Si le surengagement des salariés est un risque avéré chez les titans, il n’en demeure pas moins que leurs modèles organisationnels sont inspirants à bien des égards. A l’inverse des organisations en silos qui divisent les entreprises en services, les employés sont réunis par petits groupes de 7 ou 8 autour d’un projet, chacun apportant des compétences variées.

Adieu les réunions inutiles et les mails avec 10 personnes en copie, chacun doit faire valoir sa place sans se référer constamment à son supérieur. Le mot clef : l’autonomie. Chez Tesla, Elon Musk permet également à tous les salariés de le contacter directement à condition bien sûr que le sujet en vaille la peine (sous peine de prendre la porte) ! Il est aussi parti en bataille contre les jargons et autres acronymes afin que chaque collaborateur de l’entreprise puisse s’intégrer et interagir avec un service différent du sien facilement.

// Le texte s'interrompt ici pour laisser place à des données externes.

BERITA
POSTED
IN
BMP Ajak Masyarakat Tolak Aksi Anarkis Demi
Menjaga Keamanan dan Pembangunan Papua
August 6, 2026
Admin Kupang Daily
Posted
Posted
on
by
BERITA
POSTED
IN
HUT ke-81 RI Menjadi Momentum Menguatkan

Quelques pistes pour changer l’écosystème français et européen :

Si la personnalité des entrepreneurs et les modes d’organisation sont au cœur de la réussite des titans, il est également important de souligner l’importance de l’écosystème dans lequel ils gravitent. C’est pourquoi les auteurs évoquent trois pistes pour accélérer l’émergence de superlicornes en Europe.

  • Favoriser et améliorer la reprise des pépites par les grands groupes qui peinent à les intégrer dans leurs structures, mais aussi faire émerger une place boursière de la même ampleur que le NASDAQ. Le but ? « Permettre aux investisseurs de revendre leurs pépites afin de créer un appel d’air pour réinjecter de l’argent dans la machine », explique-t-il. A ce titre, la présence croissante d’entrepreneurs à la tête des fonds d’investissement français et européens est un bon signal pour renforcer la prise de risques de ces structures encore trop frileuses et court-termistes.
  • Créer une structure publique telle que la DARPA (Defense Advanced Reasearch Projects Agency) qui a accompagné les projets les plus innovants comme l’ancêtre du GPS ou plus récemment SpaceX. « Aux Etats-Unis, le pouvoir public américain n’a pas hésité à miser sur des innovations de rupture alors qu’en France on n’aime pas jouer avec l’argent du contribuable. Le problème est que nous avons d’excellents chercheurs mais très peu de passerelles avec le monde de l’entreprise à l’exception de programmes comme Deeptech Founders », poursuit le spécialiste.
  • Enfin, la création d’une zone franche virtuelle mériterait une réflexion approfondie selon les auteurs, à l’image de ce qui existe dans le monde de la santé et permet d’expérimenter au delà des limites réglementaires. « Lever certaines barrières réglementaires sur le recrutement par exemple permettrait à ces entreprises d’être plus agiles », conclut Cyril de Sousa Cardoso.

@Paojdo

*Cyril de Sousa Cardoso, associé fondateur d’Audalom, est expert en méthodes de gestion de projets d’innovation, et spécialiste de l’histoire de la créativité et des inventions.